__Exercise brief__. How many lines of the records below contain the word "related"? Case counts, and the answer should be the number alone.

__Entries supplied__.
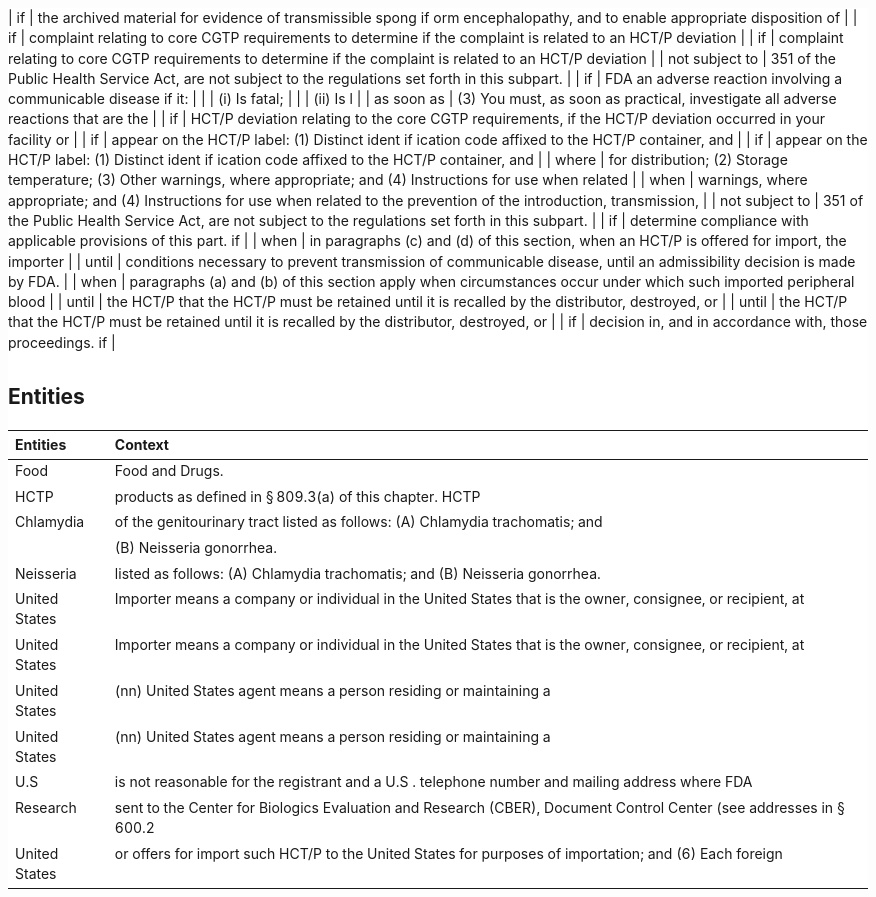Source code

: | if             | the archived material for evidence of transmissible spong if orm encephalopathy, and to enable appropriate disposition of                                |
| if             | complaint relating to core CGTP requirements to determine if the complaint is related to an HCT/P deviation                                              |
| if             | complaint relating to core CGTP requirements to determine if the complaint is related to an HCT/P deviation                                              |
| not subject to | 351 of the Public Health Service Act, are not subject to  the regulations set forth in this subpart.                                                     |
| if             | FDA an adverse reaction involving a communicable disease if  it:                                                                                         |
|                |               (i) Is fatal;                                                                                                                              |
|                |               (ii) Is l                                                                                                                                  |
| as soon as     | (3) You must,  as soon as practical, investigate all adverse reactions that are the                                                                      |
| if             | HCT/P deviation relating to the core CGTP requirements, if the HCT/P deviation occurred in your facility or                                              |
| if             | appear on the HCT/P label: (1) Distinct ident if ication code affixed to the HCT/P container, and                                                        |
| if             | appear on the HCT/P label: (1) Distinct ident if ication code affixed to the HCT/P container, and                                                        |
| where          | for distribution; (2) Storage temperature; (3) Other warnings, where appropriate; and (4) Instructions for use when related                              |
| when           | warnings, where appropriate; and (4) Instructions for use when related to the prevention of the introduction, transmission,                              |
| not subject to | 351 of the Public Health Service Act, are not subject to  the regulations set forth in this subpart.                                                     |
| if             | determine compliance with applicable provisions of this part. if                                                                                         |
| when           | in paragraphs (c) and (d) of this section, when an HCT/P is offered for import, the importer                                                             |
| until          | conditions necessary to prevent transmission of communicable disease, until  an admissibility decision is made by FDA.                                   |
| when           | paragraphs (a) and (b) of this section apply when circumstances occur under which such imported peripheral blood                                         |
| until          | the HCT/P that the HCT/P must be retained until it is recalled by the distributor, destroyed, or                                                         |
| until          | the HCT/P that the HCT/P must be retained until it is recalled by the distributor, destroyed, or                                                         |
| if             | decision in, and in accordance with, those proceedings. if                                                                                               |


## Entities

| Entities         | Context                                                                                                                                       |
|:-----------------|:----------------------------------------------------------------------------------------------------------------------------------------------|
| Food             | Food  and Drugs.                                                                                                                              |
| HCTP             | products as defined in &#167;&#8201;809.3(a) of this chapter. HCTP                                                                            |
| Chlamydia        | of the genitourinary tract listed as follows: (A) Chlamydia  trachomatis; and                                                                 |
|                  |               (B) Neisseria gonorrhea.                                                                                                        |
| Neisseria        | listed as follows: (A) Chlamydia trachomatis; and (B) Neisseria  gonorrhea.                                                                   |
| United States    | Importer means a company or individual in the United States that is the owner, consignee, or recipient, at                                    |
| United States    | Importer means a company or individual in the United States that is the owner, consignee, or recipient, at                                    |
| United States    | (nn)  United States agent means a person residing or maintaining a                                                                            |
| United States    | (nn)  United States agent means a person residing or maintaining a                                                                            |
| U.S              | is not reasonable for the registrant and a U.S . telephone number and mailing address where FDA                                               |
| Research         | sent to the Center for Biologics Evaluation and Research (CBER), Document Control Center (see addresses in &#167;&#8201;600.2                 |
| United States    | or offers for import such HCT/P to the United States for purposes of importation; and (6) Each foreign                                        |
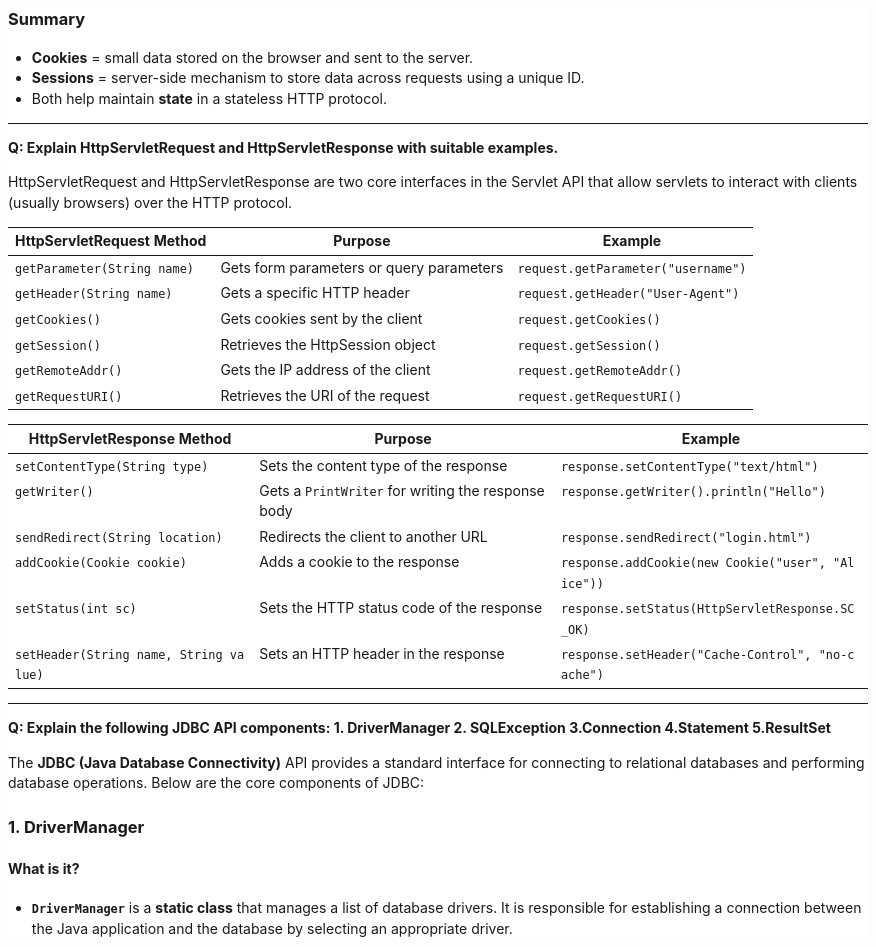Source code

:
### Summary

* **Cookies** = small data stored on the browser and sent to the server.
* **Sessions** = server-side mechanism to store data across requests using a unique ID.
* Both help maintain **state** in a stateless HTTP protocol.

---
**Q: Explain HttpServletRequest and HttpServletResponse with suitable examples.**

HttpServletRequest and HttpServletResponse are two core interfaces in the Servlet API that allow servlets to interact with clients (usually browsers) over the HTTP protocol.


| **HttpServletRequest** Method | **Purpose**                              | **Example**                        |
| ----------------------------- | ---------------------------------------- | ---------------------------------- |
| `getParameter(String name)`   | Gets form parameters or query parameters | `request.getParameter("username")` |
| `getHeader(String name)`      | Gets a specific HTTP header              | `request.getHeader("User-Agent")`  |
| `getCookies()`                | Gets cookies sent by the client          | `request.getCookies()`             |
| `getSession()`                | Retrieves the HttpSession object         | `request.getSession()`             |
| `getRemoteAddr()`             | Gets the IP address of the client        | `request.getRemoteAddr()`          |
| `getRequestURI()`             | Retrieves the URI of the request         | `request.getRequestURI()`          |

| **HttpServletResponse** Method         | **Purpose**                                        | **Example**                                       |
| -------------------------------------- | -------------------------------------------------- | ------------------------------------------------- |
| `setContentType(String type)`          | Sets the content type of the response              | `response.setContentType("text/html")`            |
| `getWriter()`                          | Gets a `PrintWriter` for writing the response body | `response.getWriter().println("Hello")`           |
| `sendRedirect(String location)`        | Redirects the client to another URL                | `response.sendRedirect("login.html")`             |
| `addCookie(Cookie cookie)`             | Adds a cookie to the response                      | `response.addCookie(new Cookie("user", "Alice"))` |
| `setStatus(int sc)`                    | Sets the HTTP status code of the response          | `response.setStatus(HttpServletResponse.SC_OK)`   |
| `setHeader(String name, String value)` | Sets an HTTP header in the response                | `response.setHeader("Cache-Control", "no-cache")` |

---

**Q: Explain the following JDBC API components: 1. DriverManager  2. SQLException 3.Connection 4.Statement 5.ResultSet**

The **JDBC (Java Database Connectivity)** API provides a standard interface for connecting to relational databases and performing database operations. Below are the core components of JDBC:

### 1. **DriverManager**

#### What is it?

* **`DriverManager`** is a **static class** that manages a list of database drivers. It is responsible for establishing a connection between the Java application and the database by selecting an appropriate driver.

__Problem solution__. 4